I had to solve a little problem today (trimming trailing whitespace in a MS Word document that the PDF converter had added to each and every cell), and I quickly found out that this isn't possible using the standard Word interface, so wrote a small VBA script:
Sub TrimCellSpaces()
Dim itable As Table
Dim C As Cell
For Each itable In ThisDocument.Tables
For Each C In itable.Range.Cells
C.Range.Text = Trim(C.Range.Text)
Next
Next
End Sub
I was surprised that not only did this fail to remove the trailing spaces, it even added paragraph markers at the end of each cell. So I tried a regex approach:
Sub TrimCellSpaces()
Dim myRE As New RegExp
Dim itable As Table
Dim C As Cell
myRE.Pattern = "\s+$"
For Each itable In ThisDocument.Tables
For Each C In itable.Range.Cells
With myRE
C.Range.Text = .Replace(C.Range.Text, "")
End With
Next
Next
End Sub
Same result. I added a breakpoint, copied the value of C.Range.Text (before replacement) into a hex editor and found that it ended in the hex sequence 0D 0D 07 (07 is the ASCII Bell character (!)).

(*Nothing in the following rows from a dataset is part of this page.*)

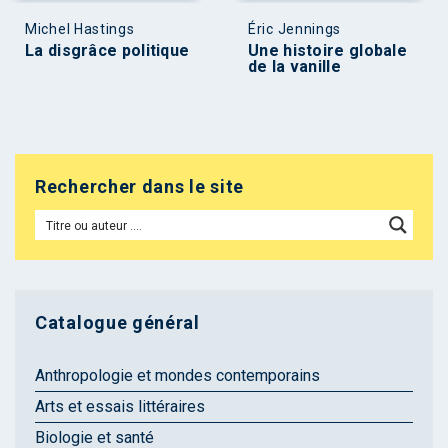
Michel Hastings
Éric Jennings
La disgrâce politique
Une histoire globale
de la vanille
Rechercher dans le site
Catalogue général
Anthropologie et mondes contemporains
Arts et essais littéraires
Biologie et santé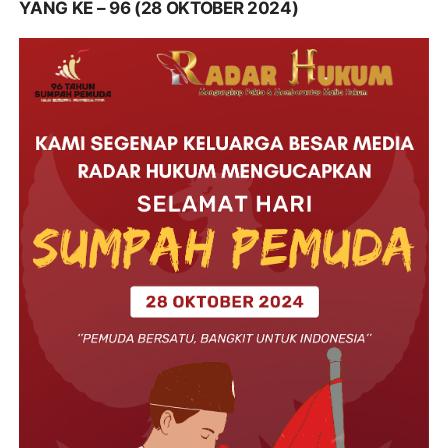
YANG KE – 96 (28 OKTOBER 2024)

I changed the regex to \s+(?!.*\w), and the script worked flawlessly. After the replace operation, the value of C.Range.Text ended only in 0D 07 (one 0D fewer).
I also tried this with a newly created table, not one generated by Word's PDF importer - same results.
What's going on here? Is Word using 0D 0D 07 as an "end of cell" marker? Or is it 0D 07? Why did \s+ remove only one 0D?